- _TEXT PASSAGE_
--------------------------------

To put the level of undervaluation into perspective, with the company’s share price around 3300p, and only 16.3m shares in issue, this means that the investors are placing a modest £538m value on equity of £884m. Or put it another way, if the board ever wanted to divest some of this prime real estate, they could return cash accounting for all of the current share price and still have over 2000p a share of assets in the price for nothing.

A long history

The company offering all these attractions is FTSE 250 listed Daejan Holdings (DJAN: 3300p). It has a very unusual history which partly explains why the shares trade well below the value of those underlying assets. To understand why you have to wind the clock back over 70 years to 1939, when Mr Osias Freshwater arrived in the UK, via Danzig, on the last ship to leave the port before the outbreak of the Second World War on a business visa with the intention of procuring visas for his family. As Poland was invaded his wife and three children subsequently fled from Danzig to Lvov, but sadly perished in the holocaust. Settling in London's East End in 1947, Osias Freshwater married Nechama Stempel the widowed daughter of Rabbi Bobov who together with her two children had evaded the Nazis to survive the war. Ten years later, Osias Freshwater reversed his property interests into a shell company, Daejan, to create a London quoted property vehicle which by the 1960s and 1970s was regarded as the London's largest private landlord. The two sons of Osias and Nechama Freshwater are both directors of the present Daejan Holdings.

By my reckoning the Freshwater family control well over 70 per cent of the share capital through direct interests, beneficial holdings and shares held in trust. And it is this substantial family holding which mainly explains why the share price trades on a hefty discount to book value. It doesn’t help matters either that the board has a disinclination to talk to the press and the results statements are brief to say the least. That said, Daejan shares are easy to trade, so there is a decent market in them despite the large family holding. Moreover, priced on a bid offer spread of 3255p to 3300p, the company’s share price is now within touching distance of last April’s high of 3349p and last August's high of 3325p. Any break above the 3350p level would register a major buy signal in my view. I have a strong feeling that is going to happen, and in advance of a likely share price break-out, it’s well worth considering the investment case for this unusual company.

--------------------------------

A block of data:
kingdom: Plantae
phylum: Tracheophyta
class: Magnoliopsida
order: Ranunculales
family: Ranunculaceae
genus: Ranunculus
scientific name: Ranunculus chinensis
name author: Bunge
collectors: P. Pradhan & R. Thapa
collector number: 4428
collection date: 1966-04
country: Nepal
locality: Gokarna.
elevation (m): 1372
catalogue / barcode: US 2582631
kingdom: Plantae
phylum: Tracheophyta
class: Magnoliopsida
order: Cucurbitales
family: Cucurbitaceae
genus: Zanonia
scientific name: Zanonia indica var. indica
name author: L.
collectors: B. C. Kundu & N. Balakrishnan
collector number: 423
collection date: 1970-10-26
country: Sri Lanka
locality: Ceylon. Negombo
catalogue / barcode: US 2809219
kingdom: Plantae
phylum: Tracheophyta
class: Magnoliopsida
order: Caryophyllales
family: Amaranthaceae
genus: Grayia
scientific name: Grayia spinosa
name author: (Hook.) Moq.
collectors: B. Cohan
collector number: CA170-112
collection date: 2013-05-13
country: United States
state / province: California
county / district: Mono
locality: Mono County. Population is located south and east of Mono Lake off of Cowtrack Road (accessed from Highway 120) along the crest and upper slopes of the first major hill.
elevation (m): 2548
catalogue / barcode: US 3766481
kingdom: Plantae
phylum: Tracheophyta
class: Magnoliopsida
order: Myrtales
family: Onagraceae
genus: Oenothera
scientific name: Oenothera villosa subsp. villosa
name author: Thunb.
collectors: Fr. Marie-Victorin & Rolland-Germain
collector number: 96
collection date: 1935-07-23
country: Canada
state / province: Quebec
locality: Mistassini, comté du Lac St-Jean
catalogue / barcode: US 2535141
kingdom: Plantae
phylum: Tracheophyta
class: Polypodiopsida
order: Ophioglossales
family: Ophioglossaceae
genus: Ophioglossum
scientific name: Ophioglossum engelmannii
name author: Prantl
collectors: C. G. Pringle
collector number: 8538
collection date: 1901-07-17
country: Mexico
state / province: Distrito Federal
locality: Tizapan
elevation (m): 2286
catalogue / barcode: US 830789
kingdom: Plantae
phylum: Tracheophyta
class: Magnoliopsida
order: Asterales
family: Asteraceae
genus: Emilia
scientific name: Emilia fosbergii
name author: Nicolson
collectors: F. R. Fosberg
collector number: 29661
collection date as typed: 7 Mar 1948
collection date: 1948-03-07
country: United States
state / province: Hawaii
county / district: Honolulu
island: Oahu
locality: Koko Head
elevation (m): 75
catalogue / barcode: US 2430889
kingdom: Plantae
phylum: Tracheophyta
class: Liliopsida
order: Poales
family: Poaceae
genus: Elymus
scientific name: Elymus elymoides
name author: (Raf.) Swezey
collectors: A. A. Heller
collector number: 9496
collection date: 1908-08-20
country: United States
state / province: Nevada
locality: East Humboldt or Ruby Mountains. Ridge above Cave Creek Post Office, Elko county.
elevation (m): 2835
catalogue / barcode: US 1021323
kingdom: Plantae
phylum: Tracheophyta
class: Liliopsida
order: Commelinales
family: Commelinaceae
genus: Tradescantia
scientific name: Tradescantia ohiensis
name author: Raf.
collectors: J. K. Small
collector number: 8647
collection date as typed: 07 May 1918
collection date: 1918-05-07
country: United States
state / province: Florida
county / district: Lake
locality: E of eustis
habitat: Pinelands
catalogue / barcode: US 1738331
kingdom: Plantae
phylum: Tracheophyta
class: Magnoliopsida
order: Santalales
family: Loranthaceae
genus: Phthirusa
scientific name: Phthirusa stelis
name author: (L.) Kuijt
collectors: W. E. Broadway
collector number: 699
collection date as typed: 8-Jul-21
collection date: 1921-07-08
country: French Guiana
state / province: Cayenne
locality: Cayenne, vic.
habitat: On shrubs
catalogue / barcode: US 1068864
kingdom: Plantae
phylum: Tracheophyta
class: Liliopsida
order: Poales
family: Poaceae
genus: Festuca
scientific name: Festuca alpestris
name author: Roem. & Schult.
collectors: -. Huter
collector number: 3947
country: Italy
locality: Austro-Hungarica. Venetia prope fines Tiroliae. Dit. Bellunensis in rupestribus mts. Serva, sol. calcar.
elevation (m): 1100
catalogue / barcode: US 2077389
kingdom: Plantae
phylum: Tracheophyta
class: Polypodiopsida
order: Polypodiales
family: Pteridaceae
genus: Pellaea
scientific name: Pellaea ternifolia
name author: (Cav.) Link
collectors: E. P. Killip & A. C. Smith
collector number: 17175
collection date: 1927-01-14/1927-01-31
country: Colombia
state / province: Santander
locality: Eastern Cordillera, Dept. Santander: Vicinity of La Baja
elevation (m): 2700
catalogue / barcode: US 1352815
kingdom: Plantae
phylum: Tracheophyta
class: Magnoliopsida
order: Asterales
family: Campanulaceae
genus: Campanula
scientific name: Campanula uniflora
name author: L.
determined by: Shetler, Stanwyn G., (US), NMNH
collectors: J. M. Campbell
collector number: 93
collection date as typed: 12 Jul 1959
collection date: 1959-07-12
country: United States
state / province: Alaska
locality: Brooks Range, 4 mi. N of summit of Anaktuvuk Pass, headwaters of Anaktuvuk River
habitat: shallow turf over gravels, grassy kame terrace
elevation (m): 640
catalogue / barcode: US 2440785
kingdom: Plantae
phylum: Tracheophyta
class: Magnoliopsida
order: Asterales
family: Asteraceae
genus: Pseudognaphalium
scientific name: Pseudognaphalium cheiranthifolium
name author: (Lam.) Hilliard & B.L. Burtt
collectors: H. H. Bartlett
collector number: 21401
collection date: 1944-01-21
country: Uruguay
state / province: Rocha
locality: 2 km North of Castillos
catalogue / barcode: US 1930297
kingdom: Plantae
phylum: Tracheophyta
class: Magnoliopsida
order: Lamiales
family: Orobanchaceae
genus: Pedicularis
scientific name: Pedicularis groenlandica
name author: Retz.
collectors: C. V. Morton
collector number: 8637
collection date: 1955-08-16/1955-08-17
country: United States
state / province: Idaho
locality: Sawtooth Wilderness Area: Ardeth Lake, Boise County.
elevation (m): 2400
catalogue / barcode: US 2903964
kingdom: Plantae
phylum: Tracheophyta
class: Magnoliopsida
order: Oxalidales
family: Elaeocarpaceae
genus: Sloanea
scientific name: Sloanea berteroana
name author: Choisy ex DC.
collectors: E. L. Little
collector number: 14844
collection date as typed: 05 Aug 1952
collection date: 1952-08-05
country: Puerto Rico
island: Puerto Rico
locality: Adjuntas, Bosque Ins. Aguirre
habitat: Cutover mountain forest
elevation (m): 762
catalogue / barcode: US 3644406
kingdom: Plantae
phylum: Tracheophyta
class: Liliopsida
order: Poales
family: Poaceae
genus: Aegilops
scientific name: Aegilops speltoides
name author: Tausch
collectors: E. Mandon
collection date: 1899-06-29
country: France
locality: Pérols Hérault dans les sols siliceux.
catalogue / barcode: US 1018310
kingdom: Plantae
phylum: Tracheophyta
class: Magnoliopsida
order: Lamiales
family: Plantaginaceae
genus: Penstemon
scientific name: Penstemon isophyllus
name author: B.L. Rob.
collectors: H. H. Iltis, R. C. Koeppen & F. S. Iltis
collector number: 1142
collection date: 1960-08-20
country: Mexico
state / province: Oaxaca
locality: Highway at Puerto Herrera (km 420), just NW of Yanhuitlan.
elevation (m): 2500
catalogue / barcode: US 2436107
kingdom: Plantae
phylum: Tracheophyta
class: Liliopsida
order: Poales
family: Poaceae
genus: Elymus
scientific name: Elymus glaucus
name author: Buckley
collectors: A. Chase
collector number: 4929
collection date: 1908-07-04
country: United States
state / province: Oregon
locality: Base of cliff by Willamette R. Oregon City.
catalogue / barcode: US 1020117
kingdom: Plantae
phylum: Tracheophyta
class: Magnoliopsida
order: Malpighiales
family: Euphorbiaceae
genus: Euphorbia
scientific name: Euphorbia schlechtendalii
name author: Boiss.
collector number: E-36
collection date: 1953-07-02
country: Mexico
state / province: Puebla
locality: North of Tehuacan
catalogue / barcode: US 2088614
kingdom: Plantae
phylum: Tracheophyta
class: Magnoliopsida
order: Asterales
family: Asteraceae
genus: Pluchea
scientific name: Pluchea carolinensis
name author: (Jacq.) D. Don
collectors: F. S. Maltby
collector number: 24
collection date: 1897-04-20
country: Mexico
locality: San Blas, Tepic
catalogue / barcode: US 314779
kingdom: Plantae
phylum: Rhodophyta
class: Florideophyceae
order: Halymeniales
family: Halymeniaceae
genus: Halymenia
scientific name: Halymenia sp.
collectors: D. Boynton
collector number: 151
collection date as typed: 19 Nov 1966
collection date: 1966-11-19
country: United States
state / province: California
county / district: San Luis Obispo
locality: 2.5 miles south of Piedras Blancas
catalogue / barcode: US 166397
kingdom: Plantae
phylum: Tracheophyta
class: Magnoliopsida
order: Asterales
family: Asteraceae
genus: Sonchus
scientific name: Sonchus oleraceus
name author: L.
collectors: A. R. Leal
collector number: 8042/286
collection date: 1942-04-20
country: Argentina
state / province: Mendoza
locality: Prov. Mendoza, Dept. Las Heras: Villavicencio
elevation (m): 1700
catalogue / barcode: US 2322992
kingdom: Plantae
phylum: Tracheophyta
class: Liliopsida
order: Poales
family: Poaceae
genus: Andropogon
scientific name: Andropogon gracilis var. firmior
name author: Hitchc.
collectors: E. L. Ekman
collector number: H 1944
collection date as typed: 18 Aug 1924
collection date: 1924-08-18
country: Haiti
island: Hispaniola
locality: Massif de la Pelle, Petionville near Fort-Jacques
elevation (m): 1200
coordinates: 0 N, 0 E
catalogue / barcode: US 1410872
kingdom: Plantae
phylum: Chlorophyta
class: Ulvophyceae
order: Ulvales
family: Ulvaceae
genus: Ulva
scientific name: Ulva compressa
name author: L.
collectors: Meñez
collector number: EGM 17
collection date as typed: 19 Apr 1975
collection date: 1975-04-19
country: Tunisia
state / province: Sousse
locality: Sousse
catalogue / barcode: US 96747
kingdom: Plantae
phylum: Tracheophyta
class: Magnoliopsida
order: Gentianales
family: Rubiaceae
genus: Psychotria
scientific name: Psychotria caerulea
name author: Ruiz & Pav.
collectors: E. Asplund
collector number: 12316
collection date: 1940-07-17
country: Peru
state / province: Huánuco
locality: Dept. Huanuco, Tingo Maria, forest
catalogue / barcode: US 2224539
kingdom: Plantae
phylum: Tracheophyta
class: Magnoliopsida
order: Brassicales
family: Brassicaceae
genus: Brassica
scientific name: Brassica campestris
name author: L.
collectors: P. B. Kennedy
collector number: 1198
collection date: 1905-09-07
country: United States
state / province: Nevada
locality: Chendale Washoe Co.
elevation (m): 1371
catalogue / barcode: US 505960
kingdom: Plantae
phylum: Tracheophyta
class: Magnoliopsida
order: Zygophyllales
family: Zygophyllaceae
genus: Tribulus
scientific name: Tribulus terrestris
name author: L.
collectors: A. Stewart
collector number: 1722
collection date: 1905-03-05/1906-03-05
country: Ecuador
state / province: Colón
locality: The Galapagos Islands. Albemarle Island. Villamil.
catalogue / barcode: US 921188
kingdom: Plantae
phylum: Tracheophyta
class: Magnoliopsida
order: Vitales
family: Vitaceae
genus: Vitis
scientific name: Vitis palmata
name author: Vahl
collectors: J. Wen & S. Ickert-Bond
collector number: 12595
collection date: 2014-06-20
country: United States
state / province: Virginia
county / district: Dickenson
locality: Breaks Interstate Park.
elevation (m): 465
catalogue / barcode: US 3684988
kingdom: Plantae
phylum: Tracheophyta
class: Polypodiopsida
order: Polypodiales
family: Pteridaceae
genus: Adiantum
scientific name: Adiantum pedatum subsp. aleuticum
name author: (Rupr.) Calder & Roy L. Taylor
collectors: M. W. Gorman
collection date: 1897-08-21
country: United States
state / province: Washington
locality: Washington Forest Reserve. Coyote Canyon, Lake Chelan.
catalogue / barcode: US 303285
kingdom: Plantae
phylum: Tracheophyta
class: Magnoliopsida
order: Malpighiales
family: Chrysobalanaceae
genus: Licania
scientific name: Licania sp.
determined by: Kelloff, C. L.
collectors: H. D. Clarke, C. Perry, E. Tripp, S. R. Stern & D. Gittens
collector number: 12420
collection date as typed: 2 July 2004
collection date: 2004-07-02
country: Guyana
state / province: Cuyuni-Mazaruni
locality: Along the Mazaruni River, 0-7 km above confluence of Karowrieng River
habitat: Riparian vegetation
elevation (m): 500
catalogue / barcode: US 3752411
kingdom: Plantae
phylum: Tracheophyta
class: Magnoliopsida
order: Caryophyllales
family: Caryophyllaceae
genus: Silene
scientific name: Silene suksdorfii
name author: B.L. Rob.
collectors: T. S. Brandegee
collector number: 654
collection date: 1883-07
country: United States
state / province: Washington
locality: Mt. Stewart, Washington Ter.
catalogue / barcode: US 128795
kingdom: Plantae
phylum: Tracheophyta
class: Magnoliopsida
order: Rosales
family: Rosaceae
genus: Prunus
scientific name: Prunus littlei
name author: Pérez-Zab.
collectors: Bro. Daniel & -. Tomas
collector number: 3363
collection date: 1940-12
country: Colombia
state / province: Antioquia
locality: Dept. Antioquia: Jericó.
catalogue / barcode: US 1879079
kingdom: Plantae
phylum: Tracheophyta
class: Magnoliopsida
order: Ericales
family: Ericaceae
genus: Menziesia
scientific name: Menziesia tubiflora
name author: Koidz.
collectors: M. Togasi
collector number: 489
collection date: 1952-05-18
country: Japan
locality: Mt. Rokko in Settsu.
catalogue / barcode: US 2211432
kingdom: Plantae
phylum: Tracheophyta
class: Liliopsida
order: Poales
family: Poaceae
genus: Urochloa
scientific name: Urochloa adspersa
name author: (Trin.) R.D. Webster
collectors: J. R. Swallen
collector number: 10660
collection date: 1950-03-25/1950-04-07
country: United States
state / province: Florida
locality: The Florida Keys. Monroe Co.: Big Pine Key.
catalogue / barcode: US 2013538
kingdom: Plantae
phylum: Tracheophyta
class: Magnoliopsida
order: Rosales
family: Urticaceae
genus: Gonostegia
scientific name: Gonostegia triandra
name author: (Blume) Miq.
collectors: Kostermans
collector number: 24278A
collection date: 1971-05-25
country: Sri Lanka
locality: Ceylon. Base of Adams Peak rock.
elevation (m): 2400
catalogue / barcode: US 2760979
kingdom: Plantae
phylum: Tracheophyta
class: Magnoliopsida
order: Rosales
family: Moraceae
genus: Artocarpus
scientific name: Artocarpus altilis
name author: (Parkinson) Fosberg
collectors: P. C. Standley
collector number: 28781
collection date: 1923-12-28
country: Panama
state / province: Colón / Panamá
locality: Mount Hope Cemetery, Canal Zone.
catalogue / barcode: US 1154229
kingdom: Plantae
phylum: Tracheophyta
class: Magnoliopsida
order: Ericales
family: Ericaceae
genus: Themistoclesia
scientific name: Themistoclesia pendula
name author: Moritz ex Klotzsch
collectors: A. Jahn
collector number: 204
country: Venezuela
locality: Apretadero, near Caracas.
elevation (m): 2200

--------------------------------

- _EXERCISES_
- A) Reproduce everything in the passage on Daejan Holdings from "To put the level" down to "price for nothing.".
- B) Rewrite only the lines of the listing from the one containing "scientific name: Gonostegia triandra" down to the one containing "locality: Mount Hope Cemetery, Canal Zone.", putting "nation" in place of "country" and leaving all else unchanged.

- _TASK SOLUTIONS_
- A)
To put the level of undervaluation into perspective, with the company’s share price around 3300p, and only 16.3m shares in issue, this means that the investors are placing a modest £538m value on equity of £884m. Or put it another way, if the board ever wanted to divest some of this prime real estate, they could return cash accounting for all of the current share price and still have over 2000p a share of assets in the price for nothing.

- B)
scientific name: Gonostegia triandra
name author: (Blume) Miq.
collectors: Kostermans
collector number: 24278A
collection date: 1971-05-25
nation: Sri Lanka
locality: Ceylon. Base of Adams Peak rock.
elevation (m): 2400
catalogue / barcode: US 2760979
kingdom: Plantae
phylum: Tracheophyta
class: Magnoliopsida
order: Rosales
family: Moraceae
genus: Artocarpus
scientific name: Artocarpus altilis
name author: (Parkinson) Fosberg
collectors: P. C. Standley
collector number: 28781
collection date: 1923-12-28
nation: Panama
state / province: Colón / Panamá
locality: Mount Hope Cemetery, Canal Zone.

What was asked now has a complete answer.